■ Atividade 1 ■
Indique se cada afirmação abaixo está de acordo com o texto sobre a Lei Magnitsky, respondendo sim ou não e citando literalmente as palavras do texto que decidem a questão. (a) As sanções vinculadas à Ofac são aplicadas automaticamente pelos bancos em todo o mundo. (b) Segundo o parecer, o encerramento preventivo das contas eliminaria totalmente o risco para Alexandre de Moraes. (c) Moraes, Gilmar Mendes e Cristiano Zanin se reuniram com banqueiros na semana anterior.
■ Atividade 2 ■
Duplique, sem nenhuma alteração, o trecho do texto sobre a Lei Magnitsky começando em "O encerramento preventivo" e seguindo até "nos últimos dias.".

■ Trecho para leitura ■
>>>

Os bancos brasileiros estão analisando cancelar de forma unilateral contas de pessoas atingidas pela Lei Magnitsky. Enquanto isso aumentam as tensões entre o Supremo Tribunal Federal (STF) e instituições financeiras.
A decisão do ministro Flávio Dino dificultou a aplicação das sanções impostas pelos Estados Unidos ao ministro Alexandre de Moraes no mês passado, ocasionando a possível resposta por meio da medida dos bancos.
Na terça-feira (19), um parecer do BTG Pactual circulou no centro financeiro da Faria Lima, ganhando força ao sugerir uma alternativa para evitar possíveis punições decorrentes do descumprimento das regras internacionais.
O encerramento prévio das contas, avaliam os bancos, pode protegê-los tanto de sanções americanas quanto de decisões judiciais no Brasil.
Sanções da Magnitsky e preocupações dos bancos
As sanções vinculadas ao Departamento do Tesouro dos EUA (Ofac) têm aplicação automática pelos bancos em todo o mundo, atingindo desde contas até contratos.
Se as instituições mantiverem relações com alvos das restrições, o setor teme multas bilionárias, mesmo diante de decisões do STF que possam proibi-las de acatar ordens estrangeiras sobre ativos nacionais.
“Encerrar ou segregar conta por política interna é lícito; fazê-lo porque mandaram de fora não é”, diz o comunicado do BTG Pactual. “Por outro lado, é preciso mitigar o risco de sanções secundárias nos EUA, o que justifica encerrar ou segregar contas quando, pelas políticas internas, houver risco concreto de enquadramento como ‘facilitador’.”
O encerramento preventivo das contas, como aponta o mesmo parecer, antes de qualquer notificação formal, tende a reduzir o risco de questionamentos tanto no Brasil quanto nos Estados Unidos. A medida, entretanto, não eliminaria totalmente o risco para Alexandre de Moraes, já que liminares do STF ainda poderiam obrigar os bancos a manter as contas ativas.
Clima tenso e mercado afetado
Após a Embaixada dos EUA no Brasil divulgar nas redes sociais um comunicado do governo Donald Trump que classificou Moraes como “tóxico”, o contexto ficou ainda mais tenso, além de ameaçar instituições estrangeiras que mantivessem transações com ele. O episódio ampliou o temor entre executivos do setor financeiro e contribuiu para a queda nas ações de bancos brasileiros nos últimos dias.
O Supremo não confirmou, até o momento, em quais bancos Moraes já teve ou mantém contas ativas desde sua inclusão na lista da Magnitsky. Os ministros, mesmo recebendo seus salários pelo Banco do Brasil ou pela Caixa Econômica Federal, podem utilizar bancos privados para movimentação financeira pessoal.
Moraes, Gilmar Mendes e Cristiano Zanin se reuniram com banqueiros na semana anterior para debater as consequências da Lei Magnitsky e as restrições impostas por Washington. Devido à integração global do sistema financeiro, os bancos afirmam que descumprir as sanções não seria viável, pois resultaria em graves prejuízos para os negócios.
As respostas, conforme relatos de bastidores, causaram insatisfação entre os ministros, que indicaram intenção de reagir. Até agora, a única medida tomada foi a decisão do ministro Dino, que permanece como foco de debate entre o STF e o sistema bancário.

<<<

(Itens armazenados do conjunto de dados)
>>>

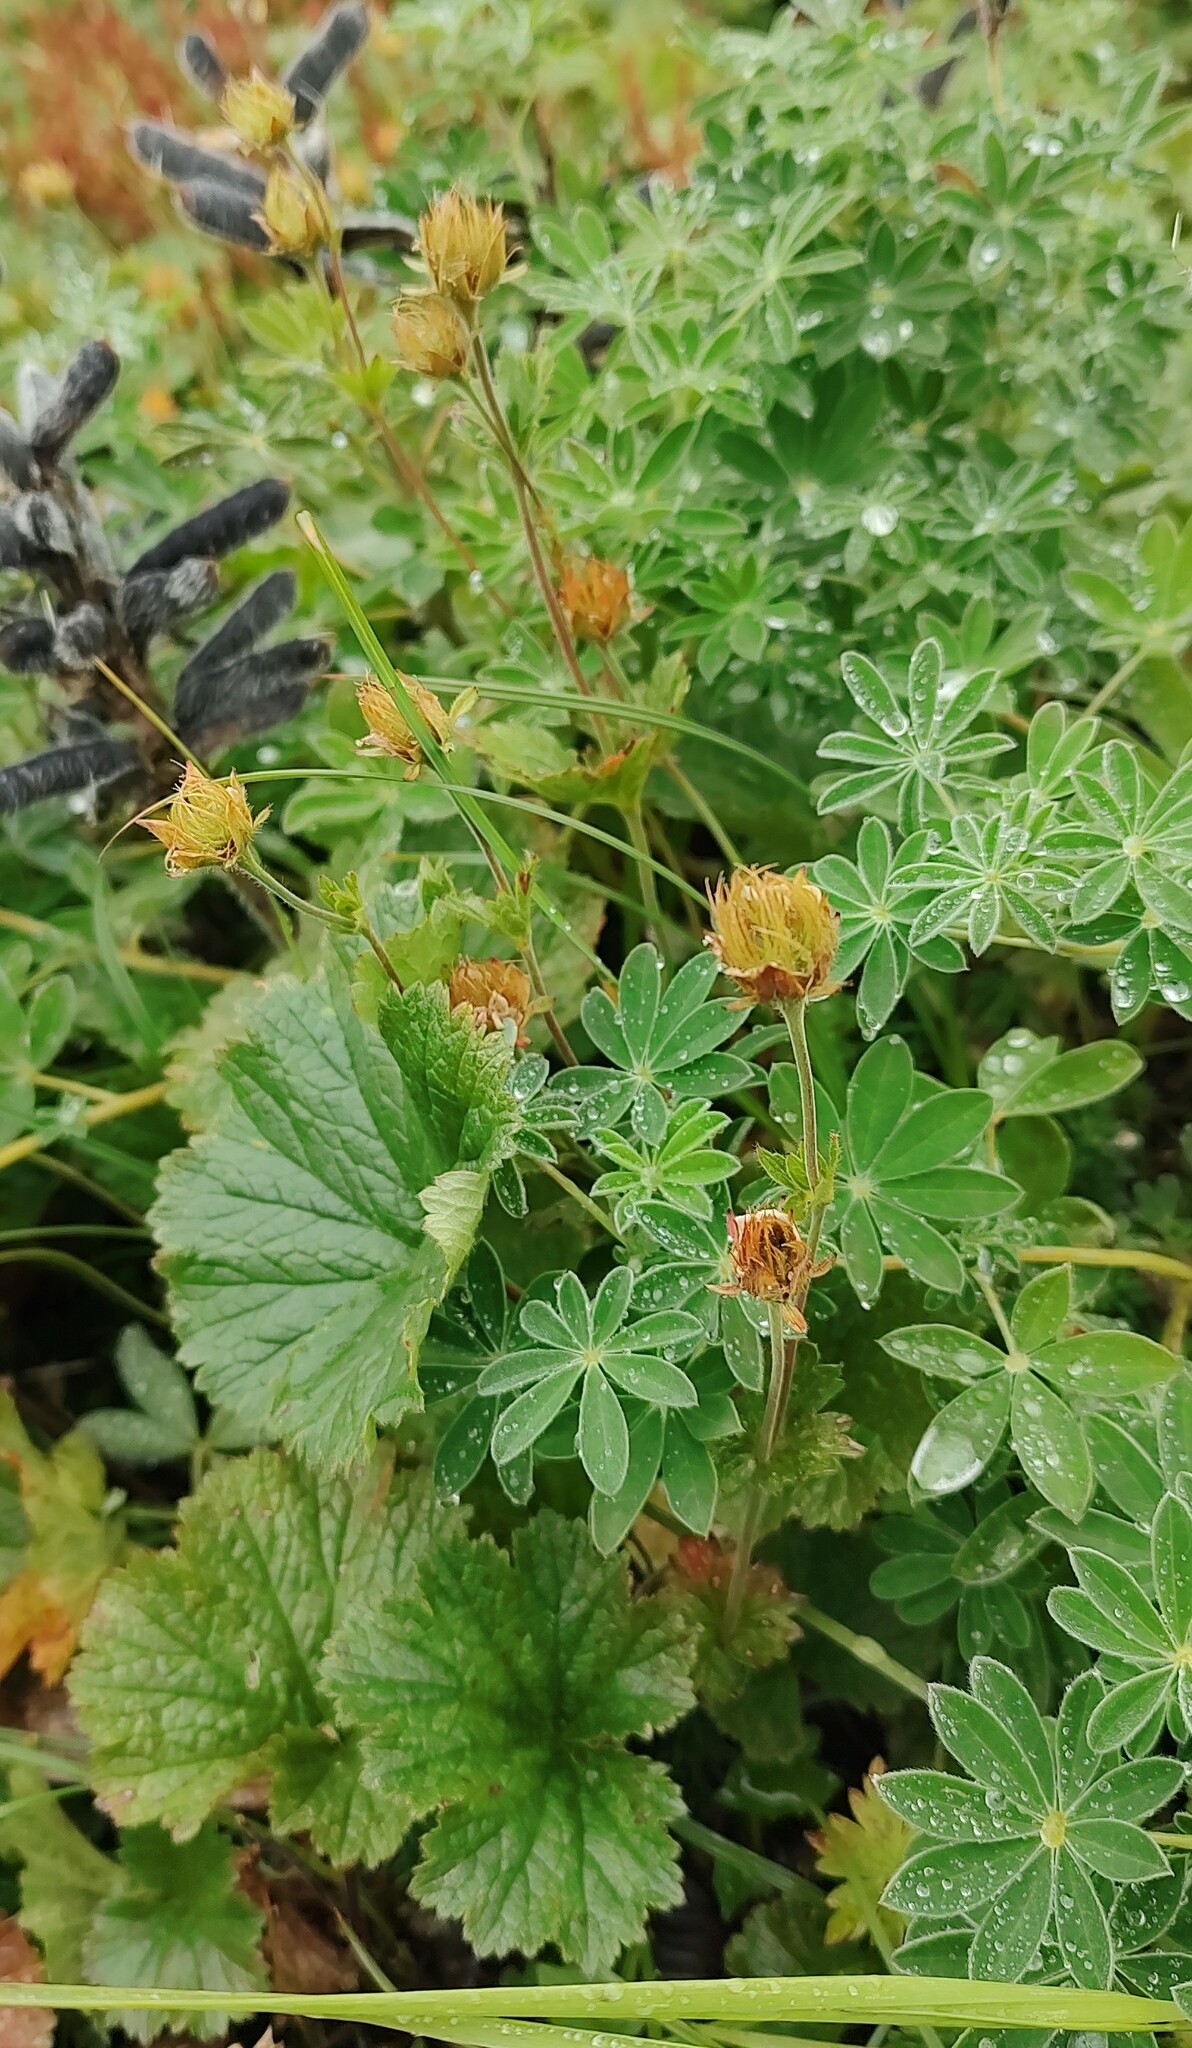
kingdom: Plantae
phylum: Tracheophyta
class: Magnoliopsida
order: Rosales
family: Rosaceae
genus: Geum
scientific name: Geum calthifolium
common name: Caltha-leaved avens
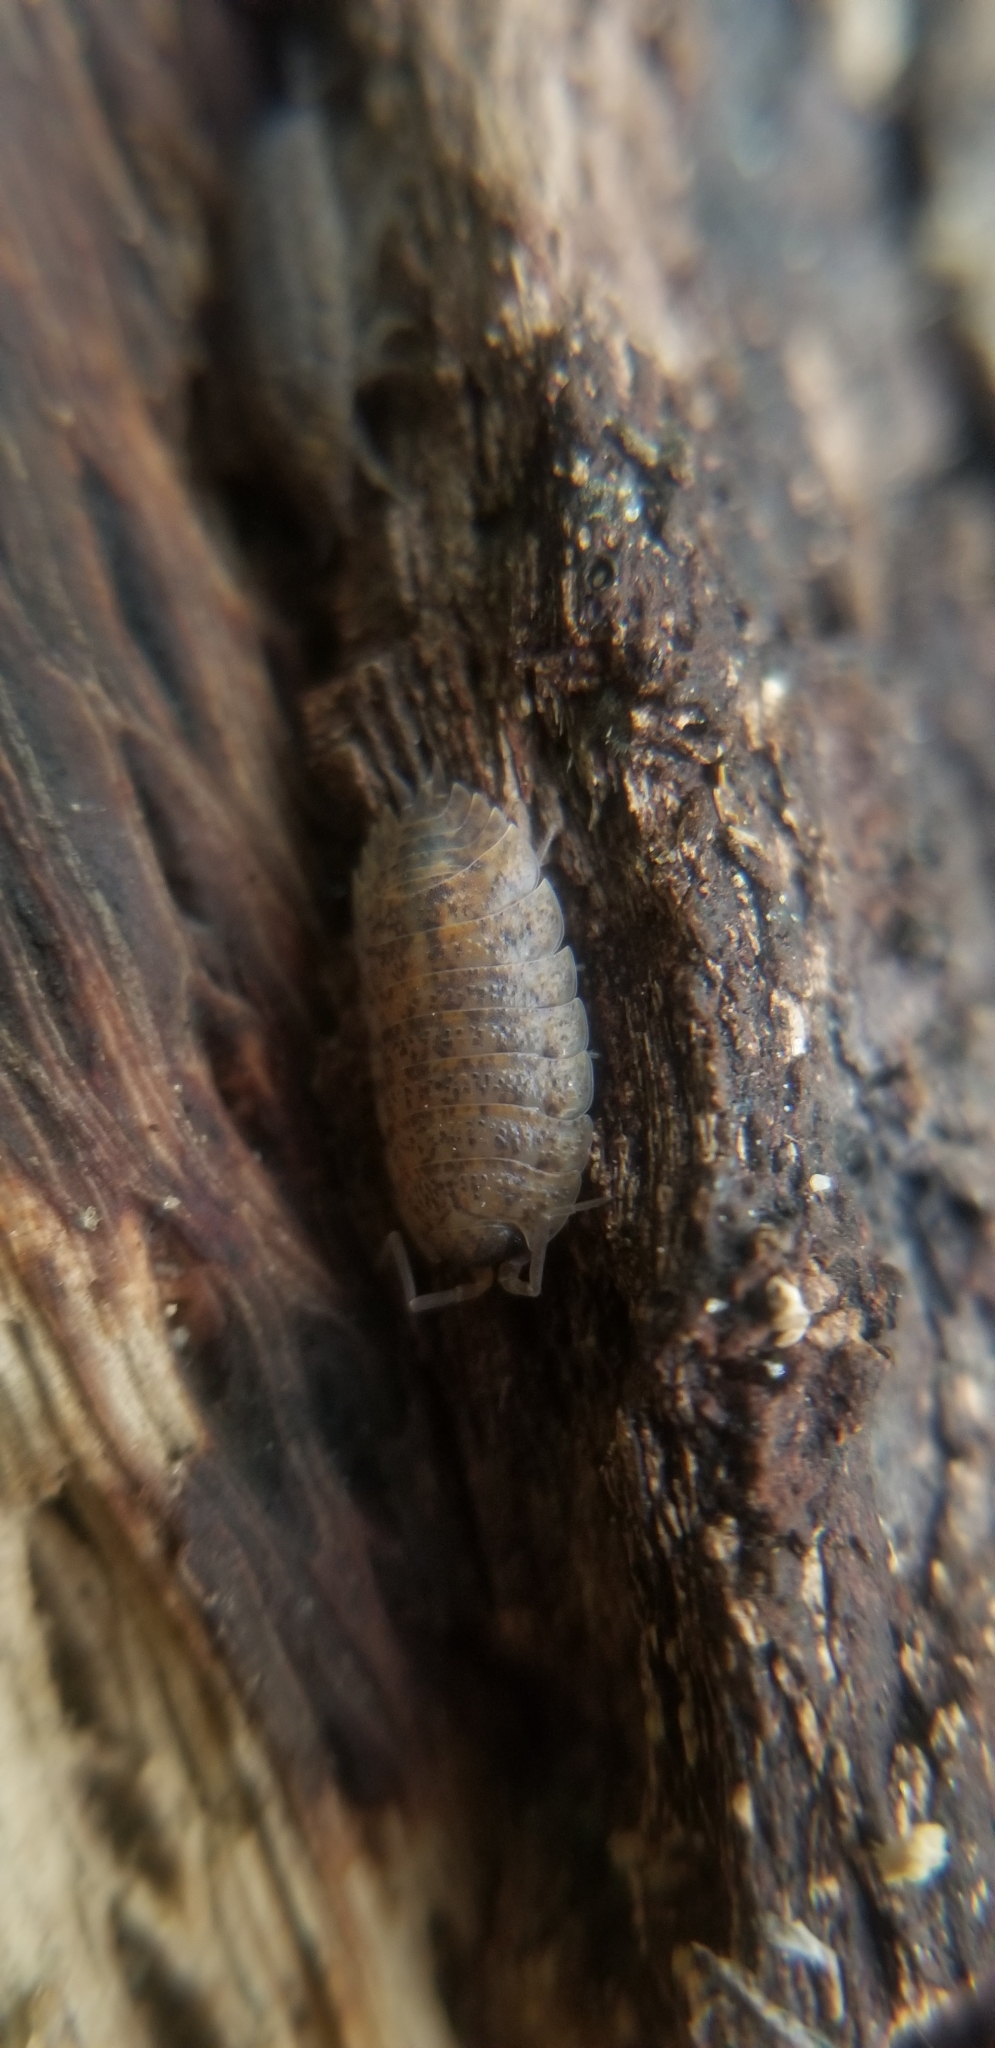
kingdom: Animalia
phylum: Arthropoda
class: Malacostraca
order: Isopoda
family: Trachelipodidae
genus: Trachelipus
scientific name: Trachelipus rathkii
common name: Isopod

<<<

■ Resposta final 1 ■
(a) Sim: “têm aplicação automática pelos bancos em todo o mundo”.
(b) Não: “A medida, entretanto, não eliminaria totalmente o risco para Alexandre de Moraes”.
(c) Sim: “Moraes, Gilmar Mendes e Cristiano Zanin se reuniram com banqueiros na semana anterior”.

■ Resposta final 2 ■
O encerramento preventivo das contas, como aponta o mesmo parecer, antes de qualquer notificação formal, tende a reduzir o risco de questionamentos tanto no Brasil quanto nos Estados Unidos. A medida, entretanto, não eliminaria totalmente o risco para Alexandre de Moraes, já que liminares do STF ainda poderiam obrigar os bancos a manter as contas ativas.
Clima tenso e mercado afetado
Após a Embaixada dos EUA no Brasil divulgar nas redes sociais um comunicado do governo Donald Trump que classificou Moraes como “tóxico”, o contexto ficou ainda mais tenso, além de ameaçar instituições estrangeiras que mantivessem transações com ele. O episódio ampliou o temor entre executivos do setor financeiro e contribuiu para a queda nas ações de bancos brasileiros nos últimos dias.